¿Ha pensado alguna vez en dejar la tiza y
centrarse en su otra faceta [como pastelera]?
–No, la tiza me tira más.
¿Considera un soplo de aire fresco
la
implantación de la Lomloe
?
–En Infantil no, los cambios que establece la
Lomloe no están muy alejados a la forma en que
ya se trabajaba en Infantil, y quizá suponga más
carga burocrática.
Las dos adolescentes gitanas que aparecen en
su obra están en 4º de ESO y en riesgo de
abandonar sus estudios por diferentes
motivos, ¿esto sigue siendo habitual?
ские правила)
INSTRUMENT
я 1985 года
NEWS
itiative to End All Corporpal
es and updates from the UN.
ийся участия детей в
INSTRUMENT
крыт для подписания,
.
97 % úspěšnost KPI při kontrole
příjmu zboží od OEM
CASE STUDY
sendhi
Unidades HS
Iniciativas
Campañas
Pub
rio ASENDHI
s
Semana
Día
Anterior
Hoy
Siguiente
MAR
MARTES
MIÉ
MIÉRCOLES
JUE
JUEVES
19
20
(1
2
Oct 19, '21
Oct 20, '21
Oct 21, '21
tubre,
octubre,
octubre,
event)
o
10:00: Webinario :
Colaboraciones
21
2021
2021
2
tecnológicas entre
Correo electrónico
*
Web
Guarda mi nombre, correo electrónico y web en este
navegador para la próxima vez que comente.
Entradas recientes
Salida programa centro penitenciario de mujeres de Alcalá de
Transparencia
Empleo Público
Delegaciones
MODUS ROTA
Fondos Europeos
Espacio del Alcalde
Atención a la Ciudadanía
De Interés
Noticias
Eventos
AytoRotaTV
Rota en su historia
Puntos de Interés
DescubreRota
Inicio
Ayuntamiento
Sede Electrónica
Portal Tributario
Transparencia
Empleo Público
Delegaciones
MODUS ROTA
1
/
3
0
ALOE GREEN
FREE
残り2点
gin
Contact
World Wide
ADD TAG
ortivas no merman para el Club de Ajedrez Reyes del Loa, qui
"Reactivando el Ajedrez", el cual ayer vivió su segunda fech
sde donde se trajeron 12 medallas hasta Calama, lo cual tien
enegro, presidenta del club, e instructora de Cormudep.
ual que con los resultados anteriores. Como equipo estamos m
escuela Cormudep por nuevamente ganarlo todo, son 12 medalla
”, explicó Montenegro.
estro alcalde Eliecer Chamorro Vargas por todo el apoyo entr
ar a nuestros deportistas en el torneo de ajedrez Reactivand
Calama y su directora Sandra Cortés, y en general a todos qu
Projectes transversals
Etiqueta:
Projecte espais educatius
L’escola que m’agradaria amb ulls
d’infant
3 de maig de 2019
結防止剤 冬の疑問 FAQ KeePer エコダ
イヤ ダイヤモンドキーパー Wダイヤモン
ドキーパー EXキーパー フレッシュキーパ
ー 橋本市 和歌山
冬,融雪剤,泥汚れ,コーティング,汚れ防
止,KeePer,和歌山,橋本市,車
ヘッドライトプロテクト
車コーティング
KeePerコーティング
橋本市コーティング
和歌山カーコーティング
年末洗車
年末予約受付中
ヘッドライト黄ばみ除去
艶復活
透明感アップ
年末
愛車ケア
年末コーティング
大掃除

▬▬▬▬▬▬▬▬▬▬

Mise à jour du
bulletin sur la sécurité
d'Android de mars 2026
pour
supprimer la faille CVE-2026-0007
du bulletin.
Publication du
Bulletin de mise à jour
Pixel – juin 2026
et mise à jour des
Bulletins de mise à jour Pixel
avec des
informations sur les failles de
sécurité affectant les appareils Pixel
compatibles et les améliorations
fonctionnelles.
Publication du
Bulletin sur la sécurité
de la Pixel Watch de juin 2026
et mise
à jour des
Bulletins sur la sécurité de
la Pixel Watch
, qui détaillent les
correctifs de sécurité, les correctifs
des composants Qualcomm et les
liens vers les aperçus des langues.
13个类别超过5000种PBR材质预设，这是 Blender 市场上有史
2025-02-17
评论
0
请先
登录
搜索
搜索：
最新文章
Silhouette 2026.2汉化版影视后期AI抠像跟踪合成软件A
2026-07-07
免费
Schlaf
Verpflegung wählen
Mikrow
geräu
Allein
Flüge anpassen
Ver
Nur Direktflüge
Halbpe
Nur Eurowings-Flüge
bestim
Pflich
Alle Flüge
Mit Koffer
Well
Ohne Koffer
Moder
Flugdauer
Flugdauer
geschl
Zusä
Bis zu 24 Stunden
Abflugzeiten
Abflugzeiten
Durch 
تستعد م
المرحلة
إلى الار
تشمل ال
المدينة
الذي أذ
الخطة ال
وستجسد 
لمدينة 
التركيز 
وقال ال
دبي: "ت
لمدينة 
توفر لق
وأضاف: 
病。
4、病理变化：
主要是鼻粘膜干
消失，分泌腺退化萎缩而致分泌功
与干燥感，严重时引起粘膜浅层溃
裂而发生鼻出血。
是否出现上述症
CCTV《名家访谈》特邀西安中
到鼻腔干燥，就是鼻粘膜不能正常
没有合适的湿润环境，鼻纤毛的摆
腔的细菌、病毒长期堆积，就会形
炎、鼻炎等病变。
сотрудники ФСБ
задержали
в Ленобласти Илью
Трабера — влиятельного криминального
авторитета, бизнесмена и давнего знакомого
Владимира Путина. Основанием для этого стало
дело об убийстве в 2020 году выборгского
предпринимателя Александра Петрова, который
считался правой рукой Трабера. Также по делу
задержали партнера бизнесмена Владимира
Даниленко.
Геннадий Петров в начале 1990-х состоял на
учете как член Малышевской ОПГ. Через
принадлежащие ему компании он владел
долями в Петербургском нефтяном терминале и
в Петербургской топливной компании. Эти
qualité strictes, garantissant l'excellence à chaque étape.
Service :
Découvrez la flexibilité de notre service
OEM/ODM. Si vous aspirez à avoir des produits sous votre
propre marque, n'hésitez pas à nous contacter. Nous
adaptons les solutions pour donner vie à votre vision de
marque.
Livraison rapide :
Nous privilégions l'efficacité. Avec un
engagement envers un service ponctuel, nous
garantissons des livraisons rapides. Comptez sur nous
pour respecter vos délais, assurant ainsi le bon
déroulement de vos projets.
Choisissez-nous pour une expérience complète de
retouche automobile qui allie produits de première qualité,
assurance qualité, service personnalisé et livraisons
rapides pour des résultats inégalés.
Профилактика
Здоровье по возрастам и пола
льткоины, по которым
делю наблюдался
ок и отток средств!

▬▬▬▬▬▬▬▬▬▬

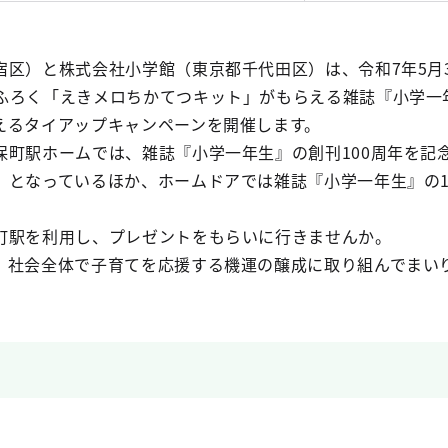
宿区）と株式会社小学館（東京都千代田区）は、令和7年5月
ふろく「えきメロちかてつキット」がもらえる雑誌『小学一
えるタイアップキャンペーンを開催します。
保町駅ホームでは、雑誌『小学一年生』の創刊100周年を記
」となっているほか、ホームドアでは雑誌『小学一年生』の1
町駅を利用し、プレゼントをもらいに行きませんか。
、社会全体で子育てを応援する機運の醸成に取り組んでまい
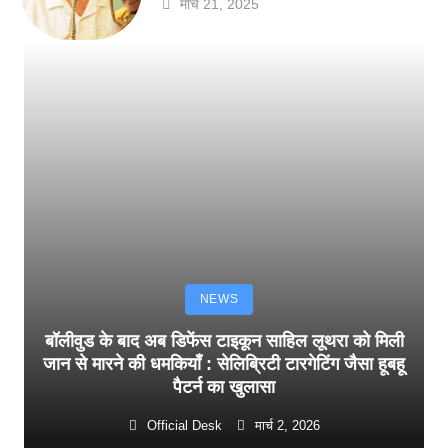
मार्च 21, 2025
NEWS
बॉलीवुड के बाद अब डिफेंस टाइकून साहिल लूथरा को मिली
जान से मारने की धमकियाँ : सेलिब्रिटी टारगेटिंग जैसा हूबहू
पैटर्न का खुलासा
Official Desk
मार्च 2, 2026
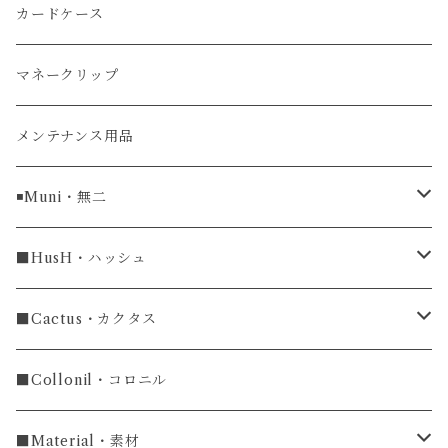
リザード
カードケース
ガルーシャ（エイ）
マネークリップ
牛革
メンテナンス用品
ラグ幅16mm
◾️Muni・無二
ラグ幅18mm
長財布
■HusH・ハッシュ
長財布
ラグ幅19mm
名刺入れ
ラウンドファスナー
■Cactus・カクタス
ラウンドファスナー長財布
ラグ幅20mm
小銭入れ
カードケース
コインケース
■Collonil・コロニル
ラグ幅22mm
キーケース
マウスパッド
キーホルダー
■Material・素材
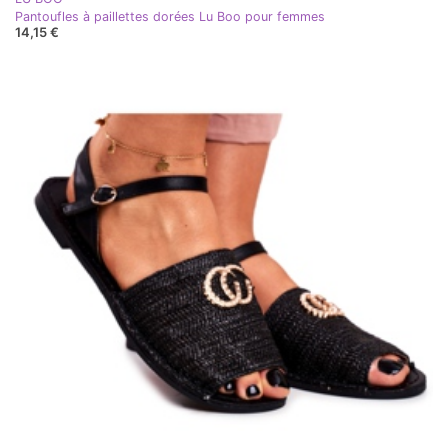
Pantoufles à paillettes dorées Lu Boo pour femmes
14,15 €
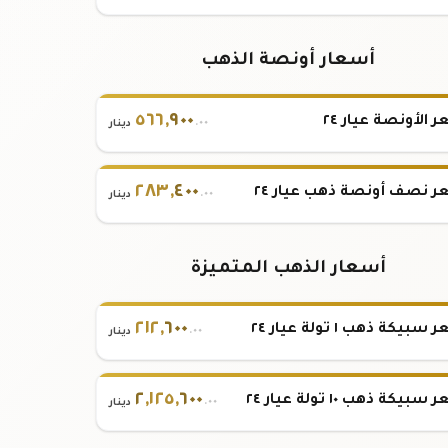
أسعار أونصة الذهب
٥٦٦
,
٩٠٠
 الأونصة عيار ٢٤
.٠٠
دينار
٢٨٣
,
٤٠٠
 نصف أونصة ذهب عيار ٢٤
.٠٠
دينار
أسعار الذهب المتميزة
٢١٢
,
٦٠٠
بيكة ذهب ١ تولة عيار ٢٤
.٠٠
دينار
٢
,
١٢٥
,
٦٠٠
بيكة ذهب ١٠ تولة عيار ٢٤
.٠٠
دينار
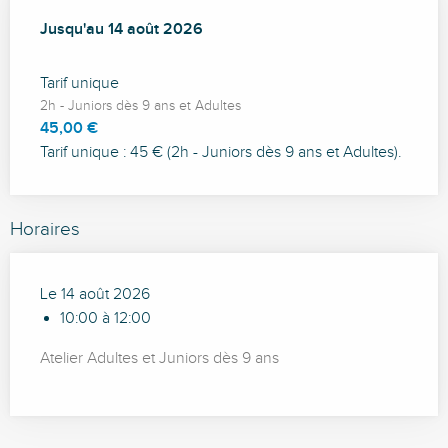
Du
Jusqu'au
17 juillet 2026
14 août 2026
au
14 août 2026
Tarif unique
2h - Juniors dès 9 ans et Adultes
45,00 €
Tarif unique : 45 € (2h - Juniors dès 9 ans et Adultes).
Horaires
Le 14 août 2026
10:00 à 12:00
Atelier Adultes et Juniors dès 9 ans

▬▬▬▬▬▬▬▬▬▬

**Your instructions**
Your answer should consist of the lines from the line with "Геннадий Петров в начале 1990-х состоял на" to the line with "Здоровье по возрастам и пола" above, repeated exactly, both ends included.

**Exercise answer**
Геннадий Петров в начале 1990-х состоял на
учете как член Малышевской ОПГ. Через
принадлежащие ему компании он владел
долями в Петербургском нефтяном терминале и
в Петербургской топливной компании. Эти
qualité strictes, garantissant l'excellence à chaque étape.
Service :
Découvrez la flexibilité de notre service
OEM/ODM. Si vous aspirez à avoir des produits sous votre
propre marque, n'hésitez pas à nous contacter. Nous
adaptons les solutions pour donner vie à votre vision de
marque.
Livraison rapide :
Nous privilégions l'efficacité. Avec un
engagement envers un service ponctuel, nous
garantissons des livraisons rapides. Comptez sur nous
pour respecter vos délais, assurant ainsi le bon
déroulement de vos projets.
Choisissez-nous pour une expérience complète de
retouche automobile qui allie produits de première qualité,
assurance qualité, service personnalisé et livraisons
rapides pour des résultats inégalés.
Профилактика
Здоровье по возрастам и пола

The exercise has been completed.